Quand à la dispersion institutionnelle s’ajoutent les clivages politiques, on se retrouve en présence d’institutions ou d’administrations qui fonctionnent comme autant de camps retranchés. L’absence de pratique de l’arbitrage interministériel aggrave la situation. L’absence de répartition des tâches entre le secteur public et le secteur privé – malgré la capacité libanaise à bien jouer de la logique d’une économie libérale – est un autre paradoxe. Ce partage présuppose une définition précise des fonctions régaliennes de l’État. Je suis frappé de constater à quel point la notion éthique de l’intérêt public n’est pas une référence forte au Liban où le consensus résulte d’une addition plus ou moins bien ajustée d’intérêts particuliers (qu’ils soient politiques, économiques, confessionnels…) et coexiste avec des poches de sous-développement majeures. En matière de santé par exemple, le décalage est flagrant entre la faiblesse de la couverture médicale et la présence d’un système de soins très performant.

 

Les autres volets de la coopération française
Les enveloppes financières de la coopération française au Liban ne se limitent pas aux interventions de l’AFD. La coopération en matière de défense, de sécurité intérieure et de coopération culturelle et éducative atteint 50,5 millions d’euros depuis 1999.
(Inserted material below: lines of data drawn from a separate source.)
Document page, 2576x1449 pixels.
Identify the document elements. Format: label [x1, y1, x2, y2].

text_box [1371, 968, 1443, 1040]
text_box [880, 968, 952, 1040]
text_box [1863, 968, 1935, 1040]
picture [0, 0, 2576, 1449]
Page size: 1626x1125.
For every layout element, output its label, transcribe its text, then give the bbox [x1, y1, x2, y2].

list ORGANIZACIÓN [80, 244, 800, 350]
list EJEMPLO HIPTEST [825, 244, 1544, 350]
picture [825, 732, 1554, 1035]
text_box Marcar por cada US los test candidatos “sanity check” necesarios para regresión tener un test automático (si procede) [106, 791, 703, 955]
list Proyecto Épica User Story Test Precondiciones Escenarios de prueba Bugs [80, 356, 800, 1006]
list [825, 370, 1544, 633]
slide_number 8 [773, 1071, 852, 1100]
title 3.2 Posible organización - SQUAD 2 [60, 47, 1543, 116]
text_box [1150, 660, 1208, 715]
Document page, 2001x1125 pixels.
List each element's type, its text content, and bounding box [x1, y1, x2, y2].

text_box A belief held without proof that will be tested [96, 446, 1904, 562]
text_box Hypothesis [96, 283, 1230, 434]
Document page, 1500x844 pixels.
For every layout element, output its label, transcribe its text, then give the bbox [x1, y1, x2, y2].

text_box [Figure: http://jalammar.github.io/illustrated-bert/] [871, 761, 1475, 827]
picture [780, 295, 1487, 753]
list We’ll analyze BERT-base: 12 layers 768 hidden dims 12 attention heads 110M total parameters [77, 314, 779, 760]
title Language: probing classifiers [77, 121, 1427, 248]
Créée par De Gaulle à Londres
L’Agence française de développement (AFD) est l’héritière de la Caisse de la France Libre, créée par le général Charles de Gaulle à Londres en 1941 pour faire office de Trésor républicain. En 1944, après le rétablissement de légalité républicaine, elle devient la Caisse de la France d’Outre-Mer et sert de banque de développement pour l’outre-mer, c’est-à-dire de Trésor pour les colonies françaises. Au fil de la décolonisation, elle se transforme en banque de développement sous le nom de Caisse centrale de coopération économique (qui sera rebaptisée dans les années 1990 l’Agence française de développement) et intervient comme organe de l’aide au développement de l’État français.
À la fin des années 1990, la réorganisation de la coopération française confère un rôle particulier à l’AFD qui devient l’institution pivot de la coopération française. En plus de sa zone d’activité naturelle héritée de l’époque coloniale, elle élargit progressivement son intervention au bassin méditerranéen, à l’Asie et à l’Amérique latine.